About the job
# About the Team
- The Machine Learning Engineer (Commerce AI) position plays a crucial role in addressing various operational and service challenges within the Toss commerce domain using advanced AI technologies.
- The team tackles complex issues like operation automation, seller evaluation, product information, and search quality that require sophisticated judgment across the commerce spectrum.
- Utilizing a variety of AI technologies such as LLM, RAG, and multimodal models, we design innovative approaches to define and solve problems.
- We go beyond simply solving existing issues; we redefine and expand the problems themselves.
- **Interested in learning more about Toss's data organization?** [→ *Toss Data Division Wiki*](https://recruit-data-division.oopy.io/)
# Responsibilities
- Leverage diverse forms of information including text, images, audio, and structured data to model and resolve complex challenges within the commerce domain.
- Experiment with large language models (LLM), RAG, and multimodal models to explore new solutions for previously unsolvable tasks.
- Investigate opportunities to apply AI to areas that have not been clearly defined before.
- Validate the effectiveness of designed models through offline/online experiments and quantitative evaluations, maintaining iterative improvement routines.
- Design solutions that not only emphasize technical sophistication but also consider business applicability and sustainability.
# Ideal Candidate
- Experience in solving problems using ML technologies, including the latest AI techniques (LLM/RAG, LMM), with a strong understanding of business requirements.
- Proficiency in designing models that integrate various forms of data (text, images, audio, structured data) and rapidly adapting them.
- Familiarity with applying ML technologies to services and improving them iteratively, along with a comprehensive understanding of service architecture.
- Demonstrated leadership throughout the entire process from problem definition to model design, experimentation, and quantitative evaluation.
- Proficiency in the latest AI ecosystem, including tools like PyTorch, Hugging Face Transformers, and LangChain.
- Experience in designing solutions that account for both technical experimentation and service applicability and scalability.

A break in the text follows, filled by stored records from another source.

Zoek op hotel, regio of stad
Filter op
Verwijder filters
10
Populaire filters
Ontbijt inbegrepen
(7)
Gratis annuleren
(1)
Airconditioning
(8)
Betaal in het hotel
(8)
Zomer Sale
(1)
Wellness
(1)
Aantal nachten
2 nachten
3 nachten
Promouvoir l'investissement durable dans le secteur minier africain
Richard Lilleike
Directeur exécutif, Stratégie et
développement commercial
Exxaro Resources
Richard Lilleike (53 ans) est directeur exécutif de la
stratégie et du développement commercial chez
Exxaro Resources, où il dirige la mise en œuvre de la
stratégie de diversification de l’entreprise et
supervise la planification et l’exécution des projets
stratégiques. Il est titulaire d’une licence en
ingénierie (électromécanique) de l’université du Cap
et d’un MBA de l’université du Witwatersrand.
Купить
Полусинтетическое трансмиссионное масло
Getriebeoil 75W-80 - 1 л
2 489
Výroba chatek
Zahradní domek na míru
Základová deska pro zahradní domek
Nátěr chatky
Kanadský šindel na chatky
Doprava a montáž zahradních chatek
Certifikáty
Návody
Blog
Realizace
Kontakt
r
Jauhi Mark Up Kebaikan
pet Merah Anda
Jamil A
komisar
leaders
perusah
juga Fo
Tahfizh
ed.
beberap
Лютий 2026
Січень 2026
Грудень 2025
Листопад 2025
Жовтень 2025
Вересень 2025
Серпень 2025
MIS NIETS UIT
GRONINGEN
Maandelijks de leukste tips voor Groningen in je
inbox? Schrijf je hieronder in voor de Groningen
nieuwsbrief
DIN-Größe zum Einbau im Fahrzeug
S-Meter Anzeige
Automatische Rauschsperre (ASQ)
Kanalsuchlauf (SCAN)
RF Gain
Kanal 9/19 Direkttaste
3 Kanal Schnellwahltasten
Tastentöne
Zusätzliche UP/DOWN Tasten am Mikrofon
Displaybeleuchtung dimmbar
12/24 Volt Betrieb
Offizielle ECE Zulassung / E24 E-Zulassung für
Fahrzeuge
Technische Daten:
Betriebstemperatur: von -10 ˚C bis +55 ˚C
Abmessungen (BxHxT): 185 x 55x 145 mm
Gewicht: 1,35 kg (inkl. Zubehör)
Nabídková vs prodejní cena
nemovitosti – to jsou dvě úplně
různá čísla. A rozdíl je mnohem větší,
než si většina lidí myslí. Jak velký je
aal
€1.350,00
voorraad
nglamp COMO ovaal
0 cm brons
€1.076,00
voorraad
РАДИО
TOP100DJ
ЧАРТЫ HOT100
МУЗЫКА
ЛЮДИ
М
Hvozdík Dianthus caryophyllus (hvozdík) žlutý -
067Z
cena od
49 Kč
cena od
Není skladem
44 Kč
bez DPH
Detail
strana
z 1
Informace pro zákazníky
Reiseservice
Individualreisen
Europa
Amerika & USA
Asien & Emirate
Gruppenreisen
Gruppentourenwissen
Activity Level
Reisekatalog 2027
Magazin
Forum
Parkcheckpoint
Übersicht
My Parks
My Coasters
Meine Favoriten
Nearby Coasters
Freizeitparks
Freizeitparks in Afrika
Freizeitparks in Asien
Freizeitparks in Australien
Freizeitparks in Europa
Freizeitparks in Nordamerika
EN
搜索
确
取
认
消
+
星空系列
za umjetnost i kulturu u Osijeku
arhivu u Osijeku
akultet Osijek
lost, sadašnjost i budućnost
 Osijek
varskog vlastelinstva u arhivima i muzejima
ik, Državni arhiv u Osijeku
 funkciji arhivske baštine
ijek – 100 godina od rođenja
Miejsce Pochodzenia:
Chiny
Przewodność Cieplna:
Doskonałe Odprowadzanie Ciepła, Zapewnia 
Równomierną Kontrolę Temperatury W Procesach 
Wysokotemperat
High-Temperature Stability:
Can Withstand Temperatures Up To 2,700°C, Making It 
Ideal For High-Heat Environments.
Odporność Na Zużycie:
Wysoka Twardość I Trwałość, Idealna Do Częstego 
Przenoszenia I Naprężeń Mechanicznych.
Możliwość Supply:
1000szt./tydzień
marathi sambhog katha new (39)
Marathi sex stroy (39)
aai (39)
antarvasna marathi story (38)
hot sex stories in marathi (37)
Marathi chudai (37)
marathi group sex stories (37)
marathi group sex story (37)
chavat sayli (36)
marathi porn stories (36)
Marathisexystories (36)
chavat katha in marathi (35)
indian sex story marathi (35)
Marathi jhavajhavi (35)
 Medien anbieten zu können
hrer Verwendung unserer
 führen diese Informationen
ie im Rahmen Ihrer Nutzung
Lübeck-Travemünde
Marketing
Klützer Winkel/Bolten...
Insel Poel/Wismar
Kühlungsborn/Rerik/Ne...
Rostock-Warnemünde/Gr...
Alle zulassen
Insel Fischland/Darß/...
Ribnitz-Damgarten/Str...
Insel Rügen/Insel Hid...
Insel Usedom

- A keen interest and ability to explore and technically define new problems.
# Resume Tips
- Instead of merely listing modeling techniques, provide concrete examples of improvements made and their impacts.
- Highlight any significant achievements derived from experiments and iterative improvements under various constraints.
- Emphasize your role in collaborative processes and how you contributed to problem-solving beyond just technical aspects.
# Recruitment Process
- Application submission > 1st Technical Interview (Coding) > 2nd Technical Interview > Cultural Fit Interview > Reference Check > Compensation Negotiation > Final Acceptance.
- The first interview will include a straightforward coding test, resume review, and basic ML knowledge assessment.
- The second interview will focus on in-depth technical discussions and ML system design.
# A Note for Future Colleagues
> "Solving complex problems with AI is just the beginning.
What we truly focus on is re-examining the problems themselves and transforming them for the better."
- It’s not just about feeding refined data into models; it’s about contemplating how to technically resolve problems that are still undefined.
- We always begin with questions like, "Do we really need to model this?" and engage in a process of redefining the problem to find the most impactful solutions.
- We aim to design new workflows led by AI, rather than merely applying AI to tasks that have been traditionally performed manually.